Probably one of the most ancient landmarks of Chennai (perhaps not the current one but the one supposedly demolished earlier by the Portugese) is the Kapalisvara temple in Tiru Mayilai; and the association between the skull kapala and Shiva is there all over Indian mythology. However, for all practical purpuses, Kapalisvara becomes Kabalisvara and the Kapali temple becomes the famous KabAli koyil. Not only devotees and temple priests, even rowdies are named Kabaali.(I am very sure no rowdy was born one to start with).
There is so much of interchangeability between pa and ba both represented by the Tamil letter ப.
The humble ப doubles up, nay quadruples into pa, pha, ba and bha as demanded by the situation. Thus we have the sanskrit word pAdam to denote a foot, paNi to denote a snake (phani in sanskrit), palam pronounced balam in Tamil to denote strength, and pasmam pronounced basmam to denote bhasma (ash).
The nature of the Tamil language is such that sometimes the pa in a sanskrit word morphs into a ba.

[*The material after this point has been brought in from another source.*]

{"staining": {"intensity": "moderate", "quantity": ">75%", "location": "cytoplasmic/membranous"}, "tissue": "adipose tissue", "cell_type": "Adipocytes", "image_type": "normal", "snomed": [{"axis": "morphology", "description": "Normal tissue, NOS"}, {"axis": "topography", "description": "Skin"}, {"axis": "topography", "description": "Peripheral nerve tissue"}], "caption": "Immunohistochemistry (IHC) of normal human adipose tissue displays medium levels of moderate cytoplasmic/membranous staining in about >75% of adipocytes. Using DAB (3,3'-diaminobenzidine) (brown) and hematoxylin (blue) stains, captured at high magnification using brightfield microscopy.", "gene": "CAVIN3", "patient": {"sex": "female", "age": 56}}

Thus, growing up in Chennai, I always thought Poories were Boories. And I have also heard the word Padmini pronounced Batmini. Even the tamil word palli becomes balli on occasion.
If ‘pa’ occurs in the middle of a word, it gets pronounced as pa only when prefixed with an ‘ip’, as in kappal, theppam, kappam etc. or an ‘it’ as in natpu, thatpam etc. Otherwise, ba takes over. shApam becomes sAbam but japam becomes jabam, tApam becomes tAbam, kapham becomes kabam; even Gopal becomes Gobal – perhaps thanks to the Tamil word tabal (postal services) and needless to say subham becomes subam.
(Note – tapas, tApam, kapham, gopal, subham are all shared between Tamil and Sanskrit).
Our Karnatic Musicians regardless of some of their misadventures with Telugu words faithfully render the Papanasam Sivam song ‘kapAli’ with the pA intact!
Regardless of the mohana raga classic, the film kabAli establishes the ba firmly in place.
Try saying ‘kapali da kapali’! See how wimpy it sounds. It is an emasculated version of the now powerful swagger ‘kabali da kabali’.
So, I swell with pride as I tell my pseudo Tamil speaking friends. Wipe away your smiles. Sanskrit or no sanskrit – kabAli it is. None other than our superstar has established it. Even the lexicon will change in order to honor him.